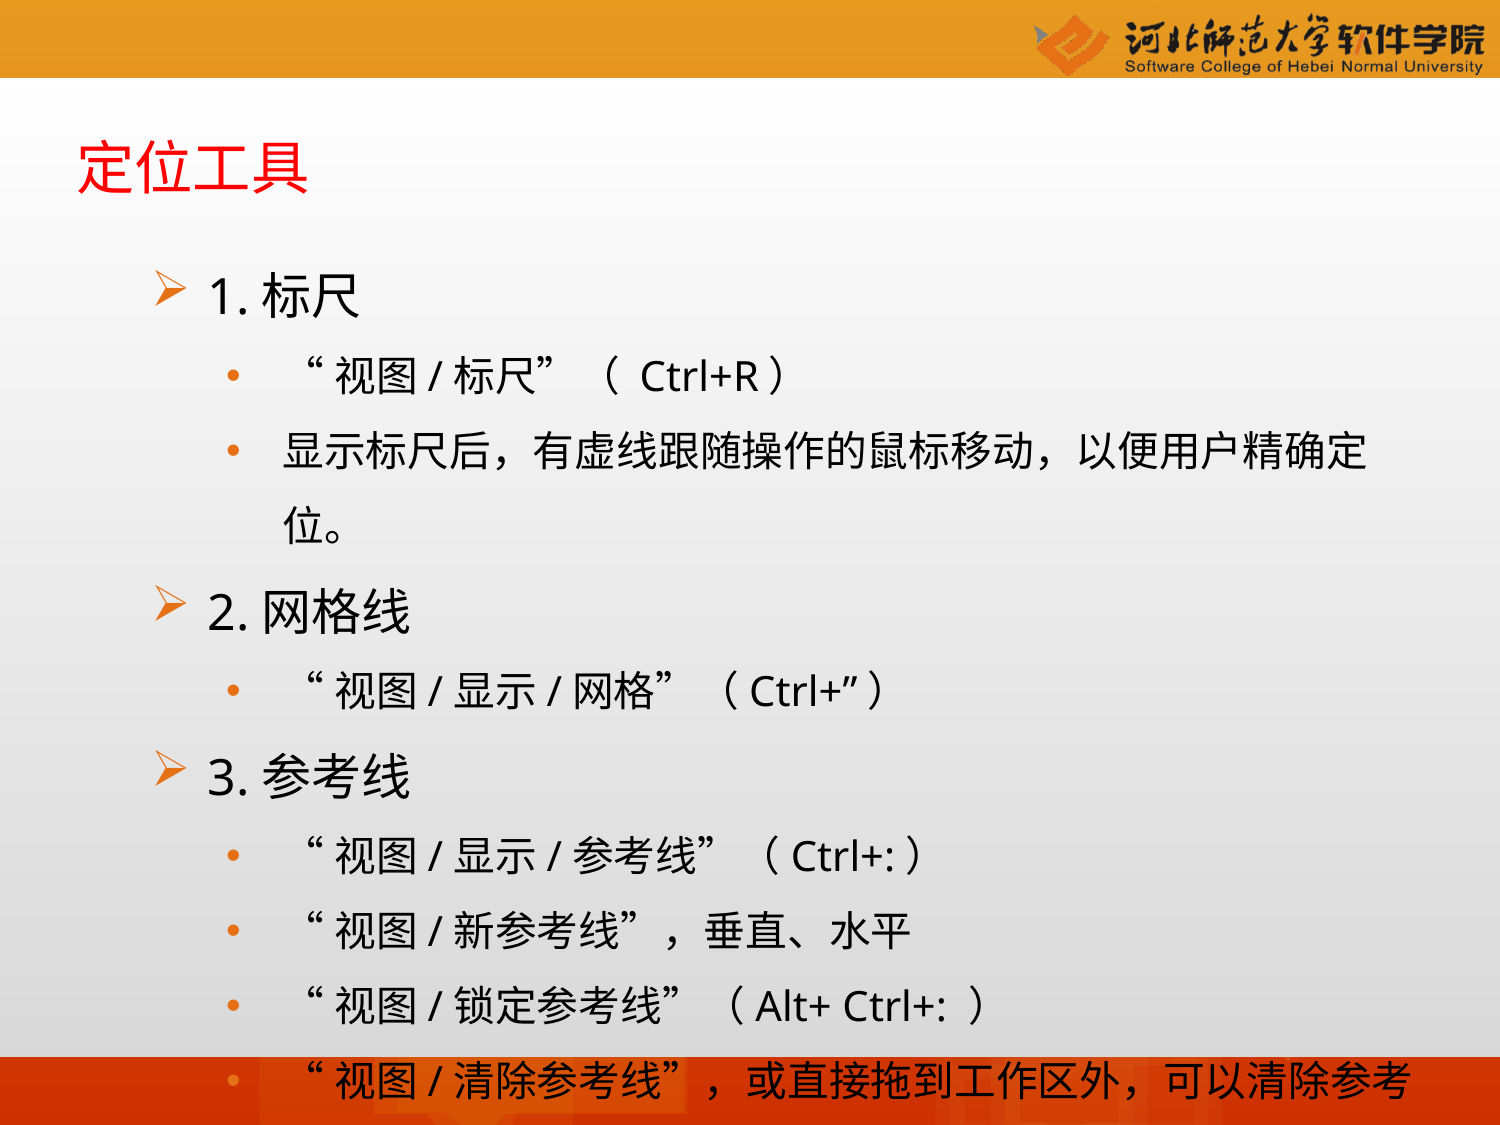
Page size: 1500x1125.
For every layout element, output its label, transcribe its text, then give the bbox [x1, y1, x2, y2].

text_box 1.标尺 “视图/标尺”（ Ctrl+R） 显示标尺后，有虚线跟随操作的鼠标移动，以便用户精确定位。 2.网格线 “视图/显示/网格”（Ctrl+”） 3.参考线 “视图/显示/参考线”（Ctrl+:） “视图/新参考线”，垂直、水平 “视图/锁定参考线”（Alt+ Ctrl+: ） “视图/清除参考线”，或直接拖到工作区外，可以清除参考线 [61, 227, 1466, 1125]
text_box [1028, 4, 1500, 79]
text_box 定位工具 [61, 124, 649, 209]
text_box [0, 78, 1500, 1057]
————
### EXERCISE REQUIREMENTS
Copy all of the data above exactly. Leave out every picture.

### SOLUTION TO THIS PROBLEM
Page size: 1500x1125.
For every layout element, output its label, transcribe its text, then give the bbox [x1, y1, x2, y2].

text_box 1.标尺 “视图/标尺”（ Ctrl+R） 显示标尺后，有虚线跟随操作的鼠标移动，以便用户精确定位。 2.网格线 “视图/显示/网格”（Ctrl+”） 3.参考线 “视图/显示/参考线”（Ctrl+:） “视图/新参考线”，垂直、水平 “视图/锁定参考线”（Alt+ Ctrl+: ） “视图/清除参考线”，或直接拖到工作区外，可以清除参考线 [61, 227, 1466, 1125]
text_box [1028, 4, 1500, 79]
text_box 定位工具 [61, 124, 649, 209]
text_box [0, 78, 1500, 1057]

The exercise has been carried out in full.